►

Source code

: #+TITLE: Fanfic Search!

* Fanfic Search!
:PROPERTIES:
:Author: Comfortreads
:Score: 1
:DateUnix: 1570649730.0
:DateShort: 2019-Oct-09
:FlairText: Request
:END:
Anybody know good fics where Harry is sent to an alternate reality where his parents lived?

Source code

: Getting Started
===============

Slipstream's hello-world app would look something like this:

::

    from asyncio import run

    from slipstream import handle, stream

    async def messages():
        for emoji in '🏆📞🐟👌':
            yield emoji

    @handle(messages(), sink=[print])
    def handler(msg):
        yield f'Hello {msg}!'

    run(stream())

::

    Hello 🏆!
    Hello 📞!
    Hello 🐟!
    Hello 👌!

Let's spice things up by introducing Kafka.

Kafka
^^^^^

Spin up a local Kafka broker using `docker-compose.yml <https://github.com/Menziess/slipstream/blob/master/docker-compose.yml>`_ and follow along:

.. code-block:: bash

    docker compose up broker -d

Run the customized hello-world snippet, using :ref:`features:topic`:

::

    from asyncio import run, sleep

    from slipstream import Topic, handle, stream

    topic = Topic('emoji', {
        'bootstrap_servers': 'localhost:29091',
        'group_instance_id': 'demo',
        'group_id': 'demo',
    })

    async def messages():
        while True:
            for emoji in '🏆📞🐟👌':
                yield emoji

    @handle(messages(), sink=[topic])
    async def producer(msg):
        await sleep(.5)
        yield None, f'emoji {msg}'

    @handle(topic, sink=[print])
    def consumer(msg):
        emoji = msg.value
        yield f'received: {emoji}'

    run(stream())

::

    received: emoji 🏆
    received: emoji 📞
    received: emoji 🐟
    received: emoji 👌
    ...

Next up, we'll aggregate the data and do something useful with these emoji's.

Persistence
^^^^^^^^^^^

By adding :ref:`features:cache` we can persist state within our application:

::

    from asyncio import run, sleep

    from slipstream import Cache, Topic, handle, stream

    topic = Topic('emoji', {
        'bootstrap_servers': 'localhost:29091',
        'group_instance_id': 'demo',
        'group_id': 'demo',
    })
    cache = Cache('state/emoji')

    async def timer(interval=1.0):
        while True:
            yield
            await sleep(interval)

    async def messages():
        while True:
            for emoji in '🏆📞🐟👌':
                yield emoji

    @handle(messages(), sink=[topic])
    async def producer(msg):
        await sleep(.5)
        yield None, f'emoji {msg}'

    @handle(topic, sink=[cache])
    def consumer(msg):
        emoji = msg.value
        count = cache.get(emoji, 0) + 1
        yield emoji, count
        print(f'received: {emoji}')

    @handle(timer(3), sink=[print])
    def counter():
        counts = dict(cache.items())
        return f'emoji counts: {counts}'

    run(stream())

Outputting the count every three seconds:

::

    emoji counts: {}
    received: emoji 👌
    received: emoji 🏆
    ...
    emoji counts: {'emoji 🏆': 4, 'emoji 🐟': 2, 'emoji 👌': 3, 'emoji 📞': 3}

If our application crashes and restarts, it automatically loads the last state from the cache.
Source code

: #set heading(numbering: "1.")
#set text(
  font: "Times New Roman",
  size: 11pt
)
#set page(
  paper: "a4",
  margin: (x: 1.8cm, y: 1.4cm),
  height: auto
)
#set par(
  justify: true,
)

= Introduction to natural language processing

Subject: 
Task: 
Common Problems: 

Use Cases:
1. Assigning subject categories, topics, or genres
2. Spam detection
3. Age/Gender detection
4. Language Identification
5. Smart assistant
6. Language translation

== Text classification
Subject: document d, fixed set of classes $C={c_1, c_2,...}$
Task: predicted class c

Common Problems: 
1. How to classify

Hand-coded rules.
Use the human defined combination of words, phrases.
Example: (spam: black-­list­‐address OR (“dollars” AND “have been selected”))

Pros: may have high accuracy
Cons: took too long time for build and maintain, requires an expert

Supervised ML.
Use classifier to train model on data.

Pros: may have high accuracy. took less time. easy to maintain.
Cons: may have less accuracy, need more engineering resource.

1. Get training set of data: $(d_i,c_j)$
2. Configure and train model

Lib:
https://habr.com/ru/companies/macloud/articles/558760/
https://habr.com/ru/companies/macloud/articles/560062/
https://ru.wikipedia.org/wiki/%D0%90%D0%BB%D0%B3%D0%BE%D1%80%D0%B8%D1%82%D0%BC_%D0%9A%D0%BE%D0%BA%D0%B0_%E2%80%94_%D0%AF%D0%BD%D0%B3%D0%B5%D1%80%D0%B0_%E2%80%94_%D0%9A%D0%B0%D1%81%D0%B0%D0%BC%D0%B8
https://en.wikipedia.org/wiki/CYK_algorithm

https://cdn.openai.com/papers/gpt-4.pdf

◄

• What to do: Copy the entries above exactly. Miss none of them.

• Completed task:
Source code

: #+TITLE: Fanfic Search!

* Fanfic Search!
:PROPERTIES:
:Author: Comfortreads
:Score: 1
:DateUnix: 1570649730.0
:DateShort: 2019-Oct-09
:FlairText: Request
:END:
Anybody know good fics where Harry is sent to an alternate reality where his parents lived?

Source code

: Getting Started
===============

Slipstream's hello-world app would look something like this:

::

    from asyncio import run

    from slipstream import handle, stream

    async def messages():
        for emoji in '🏆📞🐟👌':
            yield emoji

    @handle(messages(), sink=[print])
    def handler(msg):
        yield f'Hello {msg}!'

    run(stream())

::

    Hello 🏆!
    Hello 📞!
    Hello 🐟!
    Hello 👌!

Let's spice things up by introducing Kafka.

Kafka
^^^^^

Spin up a local Kafka broker using `docker-compose.yml <https://github.com/Menziess/slipstream/blob/master/docker-compose.yml>`_ and follow along:

.. code-block:: bash

    docker compose up broker -d

Run the customized hello-world snippet, using :ref:`features:topic`:

::

    from asyncio import run, sleep

    from slipstream import Topic, handle, stream

    topic = Topic('emoji', {
        'bootstrap_servers': 'localhost:29091',
        'group_instance_id': 'demo',
        'group_id': 'demo',
    })

    async def messages():
        while True:
            for emoji in '🏆📞🐟👌':
                yield emoji

    @handle(messages(), sink=[topic])
    async def producer(msg):
        await sleep(.5)
        yield None, f'emoji {msg}'

    @handle(topic, sink=[print])
    def consumer(msg):
        emoji = msg.value
        yield f'received: {emoji}'

    run(stream())

::

    received: emoji 🏆
    received: emoji 📞
    received: emoji 🐟
    received: emoji 👌
    ...

Next up, we'll aggregate the data and do something useful with these emoji's.

Persistence
^^^^^^^^^^^

By adding :ref:`features:cache` we can persist state within our application:

::

    from asyncio import run, sleep

    from slipstream import Cache, Topic, handle, stream

    topic = Topic('emoji', {
        'bootstrap_servers': 'localhost:29091',
        'group_instance_id': 'demo',
        'group_id': 'demo',
    })
    cache = Cache('state/emoji')

    async def timer(interval=1.0):
        while True:
            yield
            await sleep(interval)

    async def messages():
        while True:
            for emoji in '🏆📞🐟👌':
                yield emoji

    @handle(messages(), sink=[topic])
    async def producer(msg):
        await sleep(.5)
        yield None, f'emoji {msg}'

    @handle(topic, sink=[cache])
    def consumer(msg):
        emoji = msg.value
        count = cache.get(emoji, 0) + 1
        yield emoji, count
        print(f'received: {emoji}')

    @handle(timer(3), sink=[print])
    def counter():
        counts = dict(cache.items())
        return f'emoji counts: {counts}'

    run(stream())

Outputting the count every three seconds:

::

    emoji counts: {}
    received: emoji 👌
    received: emoji 🏆
    ...
    emoji counts: {'emoji 🏆': 4, 'emoji 🐟': 2, 'emoji 👌': 3, 'emoji 📞': 3}

If our application crashes and restarts, it automatically loads the last state from the cache.
Source code

: #set heading(numbering: "1.")
#set text(
  font: "Times New Roman",
  size: 11pt
)
#set page(
  paper: "a4",
  margin: (x: 1.8cm, y: 1.4cm),
  height: auto
)
#set par(
  justify: true,
)

= Introduction to natural language processing

Subject: 
Task: 
Common Problems: 

Use Cases:
1. Assigning subject categories, topics, or genres
2. Spam detection
3. Age/Gender detection
4. Language Identification
5. Smart assistant
6. Language translation

== Text classification
Subject: document d, fixed set of classes $C={c_1, c_2,...}$
Task: predicted class c

Common Problems: 
1. How to classify

Hand-coded rules.
Use the human defined combination of words, phrases.
Example: (spam: black-­list­‐address OR (“dollars” AND “have been selected”))

Pros: may have high accuracy
Cons: took too long time for build and maintain, requires an expert

Supervised ML.
Use classifier to train model on data.

Pros: may have high accuracy. took less time. easy to maintain.
Cons: may have less accuracy, need more engineering resource.

1. Get training set of data: $(d_i,c_j)$
2. Configure and train model

Lib:
https://habr.com/ru/companies/macloud/articles/558760/
https://habr.com/ru/companies/macloud/articles/560062/
https://ru.wikipedia.org/wiki/%D0%90%D0%BB%D0%B3%D0%BE%D1%80%D0%B8%D1%82%D0%BC_%D0%9A%D0%BE%D0%BA%D0%B0_%E2%80%94_%D0%AF%D0%BD%D0%B3%D0%B5%D1%80%D0%B0_%E2%80%94_%D0%9A%D0%B0%D1%81%D0%B0%D0%BC%D0%B8
https://en.wikipedia.org/wiki/CYK_algorithm

https://cdn.openai.com/papers/gpt-4.pdf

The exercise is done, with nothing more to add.